A Windfall for Start-Ups & Entrepreneurs: New Developments in Crowdfunding
Recent changes to the Corporations Act 2001 (Cth) have made equity crowd-sourced funding (CSF) available to small private companies. Previously, CSF was only available to unlisted public companies
Many people are aware of the concept of ‘rewards-based’ or product crowdfunding through popular platforms such as Kickstarter and GoFundMe, but, in the commercial sphere, crowdfunding in exchange for corporate equity is becoming increasingly commonplace as an important means of corporate fundraising, especially for small companies, start-ups and other entrepreneurial ventures that are looking to become established in their chosen marketplace.

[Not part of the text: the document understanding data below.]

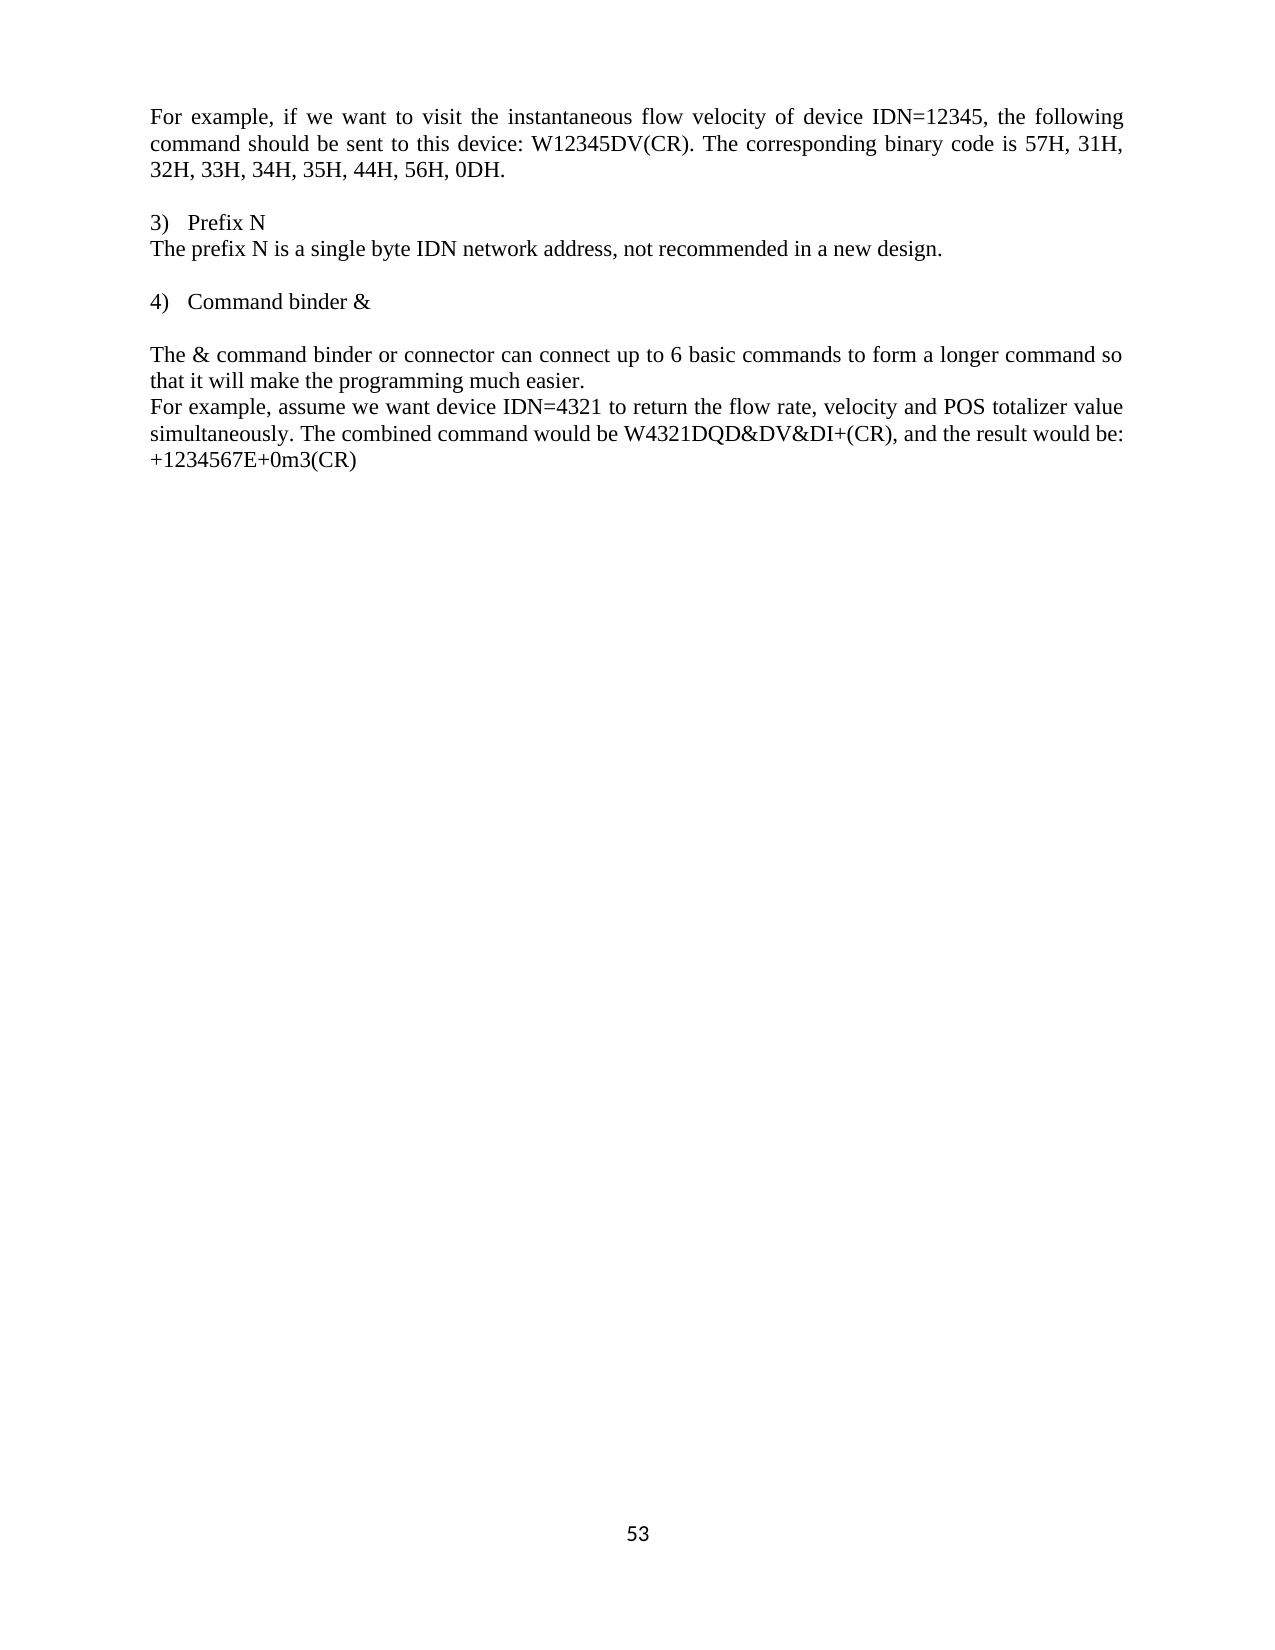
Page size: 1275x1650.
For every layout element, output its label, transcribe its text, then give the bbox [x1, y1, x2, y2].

text The & command binder or connector can connect up to 6 basic commands to form a longer command so that it will make the programming much easier. [150, 341, 1125, 393]
text +1234567E+0m3(CR) [150, 446, 1125, 472]
text For example, assume we want device IDN=4321 to return the flow rate, velocity and POS totalizer value simultaneously. The combined command would be W4321DQD&DV&DI+(CR), and the result would be: [150, 393, 1125, 446]
text The prefix N is a single byte IDN network address, not recommended in a new design. [150, 235, 1125, 262]
text For example, if we want to visit the instantaneous flow velocity of device IDN=12345, the following command should be sent to this device: W12345DV(CR). The corresponding binary code is 57H, 31H, 32H, 33H, 34H, 35H, 44H, 56H, 0DH. [150, 103, 1125, 182]
list Prefix N [150, 209, 1125, 235]
list Command binder & [150, 288, 1125, 314]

Changes to How Crowdfunding Functions in Australia
Previously, equity crowdfunding was only available to small public companies with a turnover and gross assets both below $25 million, presumably to ensure investors were adequately protected.
However, as of mid-October 2018, private companies (also with turnover and assets each below $25 million) are able to access CSF, provided they abide by some additional governance and reporting obligations:
- Small private companies wishing to take part in CSF must have at least two directors.
- Companies must notify ASIC when they both start and cease to have CSF shareholders.
- Relevant CSF details must be added to the company register, including the number and date of issue of any shares issued via CSF.
- Companies engaged in CSF must prepare annual financial and director’s reports to provide a clear picture of company operations to potential CSF investors.
- Companies that raise $3 million or more must audit their annual financial reports.
- Private companies must abide by the related party transaction rules usually applied to public companies.
- A private company with CSF shareholders is exempt from Corporations Act 2001 chapter 6 takeover rules, subject to additional conditions that may be applied to protect investors.
If these additional conditions are followed, the changes imposed by the Corporations Amendment (Crowd-sourced Funding for Proprietary Companies) Bill 2017 mean that investors who acquire shares in a private company by CSF will, crucially, not count towards the 50 non-employee shareholder max limit imposed by the Corporations Act section 113.
This cap on non-employee shareholders was a primary obstacle in private companies obtaining CSF from a large number of potential investors.
This is important to many small private businesses that would otherwise benefit from CSF but were previously unable to obtain it due to a small employee and capital base and the impracticability of converting to a public company.
Now CSF is more readily available for technology and ‘Fintech’ start-ups, among others, as an alternative to the usual start-up funding appeal to venture capitalists or angel investors.
Any Downsides of CSF Being More Accessible?
However, the changes to make CSF more readily accessible must be balanced against the notably increased risk to investors.
Investing money in a small company is fundamentally more dangerous due to less statutory accountability and less transparent business practices.
Investments in small businesses also face liquidity risks if fortunes fall.
The new reporting obligations aim to at least shore up some of this risk and help provide potential investors with rights and clear information about the company seeking CSF.
How Does a Company Engage in CSF?
CSF must be undertaken through a licenced CSF intermediary.
Offerings will typically be made through an intermediary’s online crowdfunding platform.
There is a cap of $5 million per year that can be raised.